- [TEXTE SOURCE]
↓↓↓
Si la négociation sur le temps de travail, très encadrée à l'époque des lois Robien et Aubry, a apporté aux salariés certaines contreparties (RTT, emplois), la donne a changé avec la crise économique et l'impératif de compétitivité et flexibilité. Et si, aujourd'hui, un assouplissement du temps de travail- mais cette fois au service des salariés- pouvait à nouveau se négocier ?
Analyser une vingtaine d'accords sur le temps de travail, dans des entreprises de secteur et de taille différents, pour en tirer quelques enseignements : c'est l'exercice que vient de réaliser le groupe de conseil et d'expertise Alpha, et de son centre d'études et prospective (*). Antoine Rémond, l'auteur de l'étude, et Alain Petitjean, le directeur du centre, ont restitué mardi 23 janvier les grandes lignes de leur enquête devant le club Europe et sociétés, Réalités du dialogue social (RDS) à Paris (**).
Les accords étudiés, souvent récents (2016-2017), traitent de la problématique d'ensemble de l'organisation du temps de travail, et pas seulement des points particuliers comme, par exemple, le travail dominical. Sans surprise, la grille d'analyse utilisée par le groupe Alpha, et qui permet de cerner "l'intensité" des items présents dans les textes des accords au regard des objectifs affichés dans les préambules, fait apparaître un déséquilibre entre les mesures prises dans l'intérêt des entreprises (à commencer par une plus grande flexibilité collective du temps de travail et l'utilisation des heures supplémentaires) et celles pouvant s'apparenter à des contreparties offertes aux salariés (► voir les grilles d'analyse à la fin de notre article). "Les garanties d'emploi ne sont pas la principale compensation obtenue par les salariés dans ces accords", note Antoine Rémond qui souligne, inversement, des niveaux élevés de forfaits jours, 7 accords d'entreprise prévoyant d'aller jusqu'au maximum légal (218 jours).
Ce déséquilibre s'explique : il correspond à la période de crise économique, une phase historique durant laquelle les entreprises ont surtout cherché des mesures de flexibilité pour accroître ou retrouver leur compétitivité, cette phase succédant à la négociation sous contrainte, du temps des lois Robien et Aubry, textes qui obligeaient les entreprises à concéder RTT et créations d'emplois en échange de la flexibilité, analyse Alain Petitjean (voir son interview vidéo ci-dessus).
Du reste, observe ce dernier, le contenu de ces accords montre bien l'inanité du débat, qui revient régulièrement sur le plan médiatique et politique, visant à faire passer la durée légale comme une contrainte insupportable alors que les entreprises disposent de tous les outils pour adapter leur organisation à leur spécificité : "Si, depuis une vingtaine d'années, une entreprise n'a pas pu conclure un accord de travail correspondant à ses spécificités, ça nous apprendra beaucoup plus sur les problèmes de cette entreprise, de sa direction ou de ses RH, que d'une éventuelle trop forte rigidité du code du travail", glisse le responsable du groupe Alpha.
↑↑↑
Rédigez la suite de l'article ci-dessus consacré aux accords d'entreprise sur le temps de travail, en reprenant après sa dernière phrase.

- [JEU DE DONNÉES]
↓↓↓
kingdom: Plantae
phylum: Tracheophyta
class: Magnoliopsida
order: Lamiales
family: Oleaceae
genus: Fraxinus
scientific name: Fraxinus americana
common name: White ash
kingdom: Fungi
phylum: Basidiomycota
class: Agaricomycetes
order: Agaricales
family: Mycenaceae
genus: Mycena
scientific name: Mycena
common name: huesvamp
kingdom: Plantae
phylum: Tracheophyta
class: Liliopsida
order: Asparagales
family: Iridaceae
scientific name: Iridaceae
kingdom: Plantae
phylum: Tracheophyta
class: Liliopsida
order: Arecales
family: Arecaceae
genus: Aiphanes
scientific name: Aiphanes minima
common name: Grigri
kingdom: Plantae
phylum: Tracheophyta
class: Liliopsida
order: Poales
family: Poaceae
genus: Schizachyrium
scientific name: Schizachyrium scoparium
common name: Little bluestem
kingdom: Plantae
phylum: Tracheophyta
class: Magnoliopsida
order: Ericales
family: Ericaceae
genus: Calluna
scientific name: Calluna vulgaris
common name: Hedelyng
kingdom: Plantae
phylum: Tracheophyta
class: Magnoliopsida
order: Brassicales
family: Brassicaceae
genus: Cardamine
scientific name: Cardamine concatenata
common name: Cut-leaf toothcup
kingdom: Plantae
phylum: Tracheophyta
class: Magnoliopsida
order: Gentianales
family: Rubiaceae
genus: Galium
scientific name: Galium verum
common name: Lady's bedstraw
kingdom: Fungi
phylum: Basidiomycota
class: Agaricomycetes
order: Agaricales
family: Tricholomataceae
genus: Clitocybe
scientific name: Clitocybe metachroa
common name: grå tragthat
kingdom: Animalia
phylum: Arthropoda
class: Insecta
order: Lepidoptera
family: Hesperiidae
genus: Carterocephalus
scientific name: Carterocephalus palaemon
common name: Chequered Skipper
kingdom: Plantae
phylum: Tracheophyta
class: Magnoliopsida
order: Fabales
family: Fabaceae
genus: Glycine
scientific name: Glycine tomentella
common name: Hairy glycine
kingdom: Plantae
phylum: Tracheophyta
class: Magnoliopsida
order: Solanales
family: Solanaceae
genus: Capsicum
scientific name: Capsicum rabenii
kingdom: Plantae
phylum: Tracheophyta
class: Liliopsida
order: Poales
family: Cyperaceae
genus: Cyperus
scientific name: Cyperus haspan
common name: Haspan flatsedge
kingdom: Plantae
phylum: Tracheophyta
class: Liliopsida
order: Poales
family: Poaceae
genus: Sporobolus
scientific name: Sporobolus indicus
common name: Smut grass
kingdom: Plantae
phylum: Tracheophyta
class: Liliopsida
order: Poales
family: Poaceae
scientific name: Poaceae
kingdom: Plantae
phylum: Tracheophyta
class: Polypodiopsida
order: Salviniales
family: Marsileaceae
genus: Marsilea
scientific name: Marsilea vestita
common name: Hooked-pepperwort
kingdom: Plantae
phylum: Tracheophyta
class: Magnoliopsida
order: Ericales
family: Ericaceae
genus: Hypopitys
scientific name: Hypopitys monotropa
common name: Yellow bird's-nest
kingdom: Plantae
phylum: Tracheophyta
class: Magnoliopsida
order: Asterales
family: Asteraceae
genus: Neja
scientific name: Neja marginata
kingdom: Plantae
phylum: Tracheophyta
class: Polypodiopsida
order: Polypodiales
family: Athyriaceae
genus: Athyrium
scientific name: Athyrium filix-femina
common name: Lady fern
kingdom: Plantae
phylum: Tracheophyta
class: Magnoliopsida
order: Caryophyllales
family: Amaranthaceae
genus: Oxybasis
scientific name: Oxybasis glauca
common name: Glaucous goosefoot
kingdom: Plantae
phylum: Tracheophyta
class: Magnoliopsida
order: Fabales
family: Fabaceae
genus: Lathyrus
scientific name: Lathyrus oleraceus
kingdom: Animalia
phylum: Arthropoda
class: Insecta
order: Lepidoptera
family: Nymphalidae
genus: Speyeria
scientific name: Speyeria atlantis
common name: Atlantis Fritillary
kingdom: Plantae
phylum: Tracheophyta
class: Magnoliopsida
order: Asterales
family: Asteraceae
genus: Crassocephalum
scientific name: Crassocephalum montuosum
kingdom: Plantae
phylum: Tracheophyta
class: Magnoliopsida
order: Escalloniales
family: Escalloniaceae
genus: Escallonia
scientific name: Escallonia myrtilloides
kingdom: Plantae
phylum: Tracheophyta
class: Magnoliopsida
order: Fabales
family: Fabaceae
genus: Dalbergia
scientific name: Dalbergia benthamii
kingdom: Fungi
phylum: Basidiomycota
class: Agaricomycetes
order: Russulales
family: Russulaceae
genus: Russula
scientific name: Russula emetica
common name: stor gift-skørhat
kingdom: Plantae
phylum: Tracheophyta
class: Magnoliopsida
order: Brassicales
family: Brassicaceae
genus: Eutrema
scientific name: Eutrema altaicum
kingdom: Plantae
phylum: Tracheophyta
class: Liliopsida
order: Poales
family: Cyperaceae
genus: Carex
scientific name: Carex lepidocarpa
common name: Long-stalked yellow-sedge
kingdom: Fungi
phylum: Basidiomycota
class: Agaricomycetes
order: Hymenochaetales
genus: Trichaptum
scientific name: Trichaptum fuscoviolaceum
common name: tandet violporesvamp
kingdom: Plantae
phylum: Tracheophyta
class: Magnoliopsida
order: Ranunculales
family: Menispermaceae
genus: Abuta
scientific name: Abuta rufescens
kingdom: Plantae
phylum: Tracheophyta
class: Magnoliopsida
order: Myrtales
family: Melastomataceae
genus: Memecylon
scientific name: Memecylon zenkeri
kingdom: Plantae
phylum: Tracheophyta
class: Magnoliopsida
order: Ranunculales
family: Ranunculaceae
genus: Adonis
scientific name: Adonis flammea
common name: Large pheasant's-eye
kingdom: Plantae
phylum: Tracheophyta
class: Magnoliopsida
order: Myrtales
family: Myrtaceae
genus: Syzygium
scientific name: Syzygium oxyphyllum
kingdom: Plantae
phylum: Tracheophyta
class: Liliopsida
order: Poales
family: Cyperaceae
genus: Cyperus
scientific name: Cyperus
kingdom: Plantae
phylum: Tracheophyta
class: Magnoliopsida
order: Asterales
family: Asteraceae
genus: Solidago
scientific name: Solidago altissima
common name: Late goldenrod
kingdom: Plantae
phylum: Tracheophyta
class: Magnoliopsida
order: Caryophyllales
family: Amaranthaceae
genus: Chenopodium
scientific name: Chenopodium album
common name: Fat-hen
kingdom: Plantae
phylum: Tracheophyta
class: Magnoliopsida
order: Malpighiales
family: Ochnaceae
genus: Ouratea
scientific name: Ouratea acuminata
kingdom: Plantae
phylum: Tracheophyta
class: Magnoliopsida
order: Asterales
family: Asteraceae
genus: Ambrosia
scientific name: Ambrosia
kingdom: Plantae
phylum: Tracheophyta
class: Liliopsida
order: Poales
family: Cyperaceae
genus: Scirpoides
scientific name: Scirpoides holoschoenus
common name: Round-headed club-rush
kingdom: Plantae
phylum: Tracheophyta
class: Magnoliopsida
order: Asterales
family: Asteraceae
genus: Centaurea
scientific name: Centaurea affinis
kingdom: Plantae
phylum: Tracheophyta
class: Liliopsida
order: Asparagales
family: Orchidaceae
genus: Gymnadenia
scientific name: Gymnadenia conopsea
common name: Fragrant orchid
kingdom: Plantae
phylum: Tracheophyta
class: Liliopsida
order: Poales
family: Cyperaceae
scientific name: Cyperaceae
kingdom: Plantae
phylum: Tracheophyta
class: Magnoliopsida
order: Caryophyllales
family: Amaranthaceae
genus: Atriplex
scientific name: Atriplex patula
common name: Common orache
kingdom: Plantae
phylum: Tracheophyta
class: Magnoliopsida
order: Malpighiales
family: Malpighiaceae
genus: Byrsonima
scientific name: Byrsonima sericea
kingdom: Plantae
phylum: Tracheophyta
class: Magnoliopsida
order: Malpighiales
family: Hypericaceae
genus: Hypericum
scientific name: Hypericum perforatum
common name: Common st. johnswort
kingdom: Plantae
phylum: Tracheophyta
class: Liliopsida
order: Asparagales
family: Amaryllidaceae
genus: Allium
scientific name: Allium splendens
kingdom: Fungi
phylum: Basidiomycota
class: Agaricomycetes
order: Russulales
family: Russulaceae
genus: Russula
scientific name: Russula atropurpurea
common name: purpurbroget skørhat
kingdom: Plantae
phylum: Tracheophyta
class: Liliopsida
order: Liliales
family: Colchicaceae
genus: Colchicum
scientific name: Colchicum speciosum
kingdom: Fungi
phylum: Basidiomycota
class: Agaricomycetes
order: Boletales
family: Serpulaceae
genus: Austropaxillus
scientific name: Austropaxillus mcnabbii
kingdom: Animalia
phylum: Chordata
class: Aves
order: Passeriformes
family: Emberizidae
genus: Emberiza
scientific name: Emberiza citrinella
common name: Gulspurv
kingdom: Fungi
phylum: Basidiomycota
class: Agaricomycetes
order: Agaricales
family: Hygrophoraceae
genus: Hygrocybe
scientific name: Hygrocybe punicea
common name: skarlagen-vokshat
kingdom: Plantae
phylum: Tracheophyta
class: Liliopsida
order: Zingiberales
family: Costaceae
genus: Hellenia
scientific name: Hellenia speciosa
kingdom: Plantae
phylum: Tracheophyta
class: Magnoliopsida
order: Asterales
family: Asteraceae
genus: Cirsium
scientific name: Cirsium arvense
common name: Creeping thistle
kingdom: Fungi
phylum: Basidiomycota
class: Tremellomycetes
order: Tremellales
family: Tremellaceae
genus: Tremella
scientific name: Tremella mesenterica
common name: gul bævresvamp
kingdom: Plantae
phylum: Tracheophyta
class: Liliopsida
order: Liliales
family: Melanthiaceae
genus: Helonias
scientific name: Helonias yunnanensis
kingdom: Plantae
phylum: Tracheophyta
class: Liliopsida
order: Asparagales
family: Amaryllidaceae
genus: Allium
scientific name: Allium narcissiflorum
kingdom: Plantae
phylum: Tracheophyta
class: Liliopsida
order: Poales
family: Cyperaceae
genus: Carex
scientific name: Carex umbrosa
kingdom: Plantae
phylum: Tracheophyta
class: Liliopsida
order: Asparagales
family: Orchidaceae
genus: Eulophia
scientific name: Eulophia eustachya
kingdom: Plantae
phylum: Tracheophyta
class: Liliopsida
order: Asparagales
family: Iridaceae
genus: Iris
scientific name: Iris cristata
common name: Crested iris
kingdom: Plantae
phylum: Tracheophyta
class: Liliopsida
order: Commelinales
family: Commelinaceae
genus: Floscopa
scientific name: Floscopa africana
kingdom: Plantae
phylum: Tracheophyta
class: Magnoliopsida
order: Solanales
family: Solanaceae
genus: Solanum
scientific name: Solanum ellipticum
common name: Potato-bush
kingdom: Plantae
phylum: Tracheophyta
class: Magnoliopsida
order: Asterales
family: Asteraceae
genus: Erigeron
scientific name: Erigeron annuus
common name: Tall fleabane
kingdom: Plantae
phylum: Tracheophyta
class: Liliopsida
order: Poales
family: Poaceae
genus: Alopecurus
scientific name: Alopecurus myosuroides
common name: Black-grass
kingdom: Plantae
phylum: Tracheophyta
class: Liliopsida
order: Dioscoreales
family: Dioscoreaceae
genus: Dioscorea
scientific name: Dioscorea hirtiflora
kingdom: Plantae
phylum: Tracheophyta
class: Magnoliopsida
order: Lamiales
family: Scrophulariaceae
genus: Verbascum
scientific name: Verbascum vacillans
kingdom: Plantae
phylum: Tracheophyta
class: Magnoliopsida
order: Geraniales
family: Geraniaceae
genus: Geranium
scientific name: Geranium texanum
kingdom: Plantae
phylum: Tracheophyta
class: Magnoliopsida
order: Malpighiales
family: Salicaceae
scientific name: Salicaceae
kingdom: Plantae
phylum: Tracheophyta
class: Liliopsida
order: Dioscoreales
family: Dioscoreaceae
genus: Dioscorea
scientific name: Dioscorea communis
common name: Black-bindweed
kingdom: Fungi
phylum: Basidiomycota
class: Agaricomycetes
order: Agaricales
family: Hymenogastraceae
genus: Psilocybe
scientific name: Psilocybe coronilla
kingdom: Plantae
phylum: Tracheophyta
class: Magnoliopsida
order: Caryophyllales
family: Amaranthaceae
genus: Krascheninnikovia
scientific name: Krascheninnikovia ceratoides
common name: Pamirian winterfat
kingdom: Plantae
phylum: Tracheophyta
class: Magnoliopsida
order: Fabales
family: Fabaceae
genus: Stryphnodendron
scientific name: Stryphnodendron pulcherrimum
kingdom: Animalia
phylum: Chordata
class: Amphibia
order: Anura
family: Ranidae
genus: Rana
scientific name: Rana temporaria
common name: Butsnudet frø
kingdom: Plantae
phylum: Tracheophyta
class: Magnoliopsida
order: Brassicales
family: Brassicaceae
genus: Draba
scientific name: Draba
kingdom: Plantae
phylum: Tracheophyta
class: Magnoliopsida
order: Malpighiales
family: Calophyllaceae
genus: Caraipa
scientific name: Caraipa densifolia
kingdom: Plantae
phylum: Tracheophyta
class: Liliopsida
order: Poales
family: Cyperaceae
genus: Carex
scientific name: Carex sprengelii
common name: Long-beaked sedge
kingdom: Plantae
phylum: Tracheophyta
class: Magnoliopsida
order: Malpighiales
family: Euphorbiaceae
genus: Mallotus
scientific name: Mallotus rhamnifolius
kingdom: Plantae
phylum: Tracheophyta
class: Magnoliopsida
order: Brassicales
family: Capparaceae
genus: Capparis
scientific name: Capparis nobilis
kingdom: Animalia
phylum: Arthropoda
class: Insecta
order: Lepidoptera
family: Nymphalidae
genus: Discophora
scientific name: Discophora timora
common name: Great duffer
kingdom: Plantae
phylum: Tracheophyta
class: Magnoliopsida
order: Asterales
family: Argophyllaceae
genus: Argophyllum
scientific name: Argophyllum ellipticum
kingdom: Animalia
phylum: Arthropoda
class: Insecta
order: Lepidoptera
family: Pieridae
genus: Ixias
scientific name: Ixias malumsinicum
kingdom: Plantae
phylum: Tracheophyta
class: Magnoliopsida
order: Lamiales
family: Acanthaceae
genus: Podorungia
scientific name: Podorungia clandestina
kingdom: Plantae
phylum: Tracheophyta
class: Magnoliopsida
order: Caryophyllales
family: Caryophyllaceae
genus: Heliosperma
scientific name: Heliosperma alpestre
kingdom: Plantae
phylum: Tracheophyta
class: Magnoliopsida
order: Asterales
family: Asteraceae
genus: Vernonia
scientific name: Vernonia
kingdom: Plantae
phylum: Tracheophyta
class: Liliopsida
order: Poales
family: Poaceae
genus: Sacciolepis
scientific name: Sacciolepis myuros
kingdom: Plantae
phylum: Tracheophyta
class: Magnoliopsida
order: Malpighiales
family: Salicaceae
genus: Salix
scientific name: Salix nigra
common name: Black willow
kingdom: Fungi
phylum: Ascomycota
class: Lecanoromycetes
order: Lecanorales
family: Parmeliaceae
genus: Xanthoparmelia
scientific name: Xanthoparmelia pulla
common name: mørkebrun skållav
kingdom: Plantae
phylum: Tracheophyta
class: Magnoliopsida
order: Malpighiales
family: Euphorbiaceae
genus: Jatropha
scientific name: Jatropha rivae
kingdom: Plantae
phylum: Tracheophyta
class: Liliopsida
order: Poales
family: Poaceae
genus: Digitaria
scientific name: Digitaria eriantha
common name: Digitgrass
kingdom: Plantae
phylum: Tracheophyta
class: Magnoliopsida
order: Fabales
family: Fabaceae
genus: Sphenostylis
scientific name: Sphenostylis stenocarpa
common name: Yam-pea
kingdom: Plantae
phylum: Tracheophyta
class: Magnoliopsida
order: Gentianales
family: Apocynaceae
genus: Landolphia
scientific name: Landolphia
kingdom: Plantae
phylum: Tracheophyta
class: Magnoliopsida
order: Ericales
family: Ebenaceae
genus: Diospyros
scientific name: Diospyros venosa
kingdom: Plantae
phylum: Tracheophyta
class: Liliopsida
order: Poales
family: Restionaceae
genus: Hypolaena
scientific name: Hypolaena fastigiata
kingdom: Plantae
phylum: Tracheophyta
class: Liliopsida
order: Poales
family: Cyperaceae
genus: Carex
↑↑↑
- [PRODUCTION ATTENDUE]
Aborderions-nous aujourd'hui une nouvelle phase dans les négociations touchant au temps de travail ? C'est l'interprétation, qui paraîtra sans doute très optimiste aux yeux de nombreux délégués syndicaux, que proposent les deux hommes. Ils soulignent la nécessité pour les entreprises -a fortiori pour celles confrontées à des difficultés de recrutement- de tenir compte des demandes sociales et sociétales. "Nous sommes plutôt dans une nouvelle période de ré-enrichissement des négociations, avec des préoccupations nouvelles qui montent en puissance comme l'encadrement de la charge de travail des cadres, les mesures touchant à la déconnexion, ou encore les systèmes de compte épargne temps visant à donner plus de souplesse au salarié dans la gestion de son temps", estime Antoine Rémond. Serait aussi en germe une tendance à la prise en compte de temps de travail atypique ainsi qu'à la décentralisation de la gestion de l'accord.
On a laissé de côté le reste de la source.